The Aetna Medicare Premier (HMO-POS) plan covers vision services, including eye exams with a copay of $0-$25, and routine eye exams with no copay. The plan also covers eyewear, including contact lenses, eyeglasses, eyeglass lenses, eyeglass frames, and upgrades with no copay, up to a combined maximum of $195 per year.

Dental Services See details

Dental services include a $25 copay for Medicare dental services and no copay for oral exams, dental x-rays, and prophylaxis (cleaning). Fluoride treatment, maxillofacial prosthetics, implant services, and orthodontics are not covered. Restorative services, adjunctive general services, endodontics, periodontics, prosthodontics (removable and fixed), and oral and maxillofacial surgery have a coinsurance between 20% and 50%. Orthodontic services are covered up to a maximum of $2500 per year.

Home Infusion bundled Services See details

Home Infusion bundled Services are covered under the Aetna Medicare Premier (HMO-POS) plan. The plan covers Medicare Part B insulin drugs with a $35 copay, and Medicare Part B Chemotherapy/Radiation and Other Medicare Part B Drugs with 0-20% coinsurance.

Dialysis Services See details

Dialysis Services are covered by the Aetna Medicare Premier (HMO-POS) plan. The plan requires prior authorization and has a 20% coinsurance for these services.

Medical Equipment See details

Medical Equipment is covered, including Durable Medical Equipment with a coinsurance of 0-20%, Prosthetic Devices with a 20% coinsurance, and Medical Supplies with a 0-20% coinsurance. Diabetic Supplies have a coinsurance of 0-20%, and Diabetic Therapeutic Shoes/Inserts have no copay.

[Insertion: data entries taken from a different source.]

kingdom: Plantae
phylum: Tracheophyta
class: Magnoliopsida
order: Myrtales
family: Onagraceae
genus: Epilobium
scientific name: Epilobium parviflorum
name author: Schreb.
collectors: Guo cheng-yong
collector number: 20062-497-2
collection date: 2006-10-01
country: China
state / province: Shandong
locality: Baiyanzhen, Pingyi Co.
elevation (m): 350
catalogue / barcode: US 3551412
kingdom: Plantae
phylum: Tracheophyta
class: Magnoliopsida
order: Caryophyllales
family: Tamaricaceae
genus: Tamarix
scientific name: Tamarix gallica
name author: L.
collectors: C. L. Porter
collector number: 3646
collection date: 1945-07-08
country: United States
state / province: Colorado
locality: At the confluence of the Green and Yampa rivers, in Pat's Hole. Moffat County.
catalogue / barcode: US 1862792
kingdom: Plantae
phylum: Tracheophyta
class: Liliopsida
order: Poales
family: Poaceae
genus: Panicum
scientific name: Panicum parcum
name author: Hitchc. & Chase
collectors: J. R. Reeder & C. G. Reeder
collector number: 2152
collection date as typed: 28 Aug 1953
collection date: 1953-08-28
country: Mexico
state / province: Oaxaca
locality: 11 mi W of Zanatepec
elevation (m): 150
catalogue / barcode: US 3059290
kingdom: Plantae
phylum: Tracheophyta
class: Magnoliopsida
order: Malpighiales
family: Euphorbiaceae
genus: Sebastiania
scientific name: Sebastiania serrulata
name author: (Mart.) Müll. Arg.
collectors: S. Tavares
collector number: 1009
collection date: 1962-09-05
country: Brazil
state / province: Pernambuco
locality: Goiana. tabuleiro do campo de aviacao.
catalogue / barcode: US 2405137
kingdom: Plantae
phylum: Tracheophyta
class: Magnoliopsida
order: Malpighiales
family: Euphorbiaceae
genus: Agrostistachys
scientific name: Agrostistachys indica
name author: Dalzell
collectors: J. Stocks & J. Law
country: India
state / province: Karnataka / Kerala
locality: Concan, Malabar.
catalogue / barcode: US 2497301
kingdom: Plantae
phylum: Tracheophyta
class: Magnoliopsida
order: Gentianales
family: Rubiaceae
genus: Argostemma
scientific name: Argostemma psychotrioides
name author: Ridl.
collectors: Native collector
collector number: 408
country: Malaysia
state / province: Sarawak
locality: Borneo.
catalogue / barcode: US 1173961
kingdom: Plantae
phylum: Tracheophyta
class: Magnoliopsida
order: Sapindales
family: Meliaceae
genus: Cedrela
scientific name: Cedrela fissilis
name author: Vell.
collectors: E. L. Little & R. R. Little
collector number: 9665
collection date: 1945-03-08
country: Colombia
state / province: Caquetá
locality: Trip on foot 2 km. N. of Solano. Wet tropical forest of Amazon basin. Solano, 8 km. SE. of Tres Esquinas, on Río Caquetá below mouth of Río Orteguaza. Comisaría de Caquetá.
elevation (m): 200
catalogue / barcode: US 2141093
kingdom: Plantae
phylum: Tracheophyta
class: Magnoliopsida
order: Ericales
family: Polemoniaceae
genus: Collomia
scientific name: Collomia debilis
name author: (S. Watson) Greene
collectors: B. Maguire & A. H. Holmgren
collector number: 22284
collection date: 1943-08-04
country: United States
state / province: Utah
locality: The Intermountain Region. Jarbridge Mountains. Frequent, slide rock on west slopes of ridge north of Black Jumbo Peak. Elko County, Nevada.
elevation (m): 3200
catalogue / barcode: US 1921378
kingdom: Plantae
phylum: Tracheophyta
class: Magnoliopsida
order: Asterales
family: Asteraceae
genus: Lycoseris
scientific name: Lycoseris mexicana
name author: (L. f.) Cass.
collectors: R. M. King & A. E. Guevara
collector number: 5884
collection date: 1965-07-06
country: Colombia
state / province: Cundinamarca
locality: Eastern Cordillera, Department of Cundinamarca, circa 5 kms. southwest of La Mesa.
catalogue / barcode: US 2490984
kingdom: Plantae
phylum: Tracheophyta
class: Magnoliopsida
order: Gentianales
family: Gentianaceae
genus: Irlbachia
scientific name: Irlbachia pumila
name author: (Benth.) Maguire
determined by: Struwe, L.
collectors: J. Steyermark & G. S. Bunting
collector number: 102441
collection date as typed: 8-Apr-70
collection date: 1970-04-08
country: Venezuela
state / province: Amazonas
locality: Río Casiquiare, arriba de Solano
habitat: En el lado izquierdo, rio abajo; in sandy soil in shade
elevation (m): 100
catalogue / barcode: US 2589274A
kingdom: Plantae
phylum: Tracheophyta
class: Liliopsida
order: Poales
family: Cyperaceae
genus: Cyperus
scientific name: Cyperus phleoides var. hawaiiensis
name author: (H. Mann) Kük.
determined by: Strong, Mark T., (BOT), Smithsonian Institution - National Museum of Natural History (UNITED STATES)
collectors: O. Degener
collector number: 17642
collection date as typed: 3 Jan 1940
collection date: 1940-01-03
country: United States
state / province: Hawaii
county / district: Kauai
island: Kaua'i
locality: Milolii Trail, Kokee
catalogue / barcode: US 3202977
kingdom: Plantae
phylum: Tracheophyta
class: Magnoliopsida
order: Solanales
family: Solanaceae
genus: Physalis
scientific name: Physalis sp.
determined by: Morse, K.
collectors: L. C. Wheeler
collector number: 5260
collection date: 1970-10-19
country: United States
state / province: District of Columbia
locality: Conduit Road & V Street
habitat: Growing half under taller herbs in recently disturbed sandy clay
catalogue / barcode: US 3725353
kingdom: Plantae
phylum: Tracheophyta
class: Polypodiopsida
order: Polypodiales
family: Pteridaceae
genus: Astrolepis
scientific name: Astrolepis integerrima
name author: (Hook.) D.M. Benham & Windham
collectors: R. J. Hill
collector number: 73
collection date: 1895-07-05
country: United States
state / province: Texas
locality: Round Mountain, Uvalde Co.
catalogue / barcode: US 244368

Diagnostic and Radiological Services See details

Diagnostic and Radiological Services are covered. Diagnostic Procedures/Tests have a copay between $0 and $100, and Lab Services have no copay. Diagnostic Radiological Services have a copay up to $250, while Therapeutic Radiological Services have at least 20% coinsurance. Outpatient X-Ray Services have a $20 copay.

Home Health Services See details

Home Health Services are covered by the Aetna Medicare Premier (HMO-POS) plan with no copay and no coinsurance, but additional hours of care and personal care services are not covered. Authorization is required for this benefit.

Cardiac Rehabilitation Services See details

Cardiac Rehabilitation Services are not covered by the Aetna Medicare Premier (HMO-POS) plan. This includes Medicare-covered Intensive Cardiac Rehabilitation Services, Medicare-covered Pulmonary Rehabilitation Services, Medicare-covered Supervised Exercise Therapy (SET) for Symptomatic Peripheral Artery Disease (PAD) Services, and Additional Cardiac Rehabilitation Services.

Skilled Nursing Facility (SNF) See details

Skilled Nursing Facility (SNF) services are covered under the Aetna Medicare Premier (HMO-POS) plan, but require prior authorization. For days 1-20, there is no copay, and for days 21-100, the copay is $214. Additional days beyond Medicare-covered for SNF and non-Medicare-covered stays for SNF are not covered.

Other Services See details

The Aetna Medicare Premier (HMO-POS) plan covers over-the-counter (OTC) items with no copay, and a maximum benefit coverage amount of $30 every three months. Other services like acupuncture, meal benefits, and several others are not covered.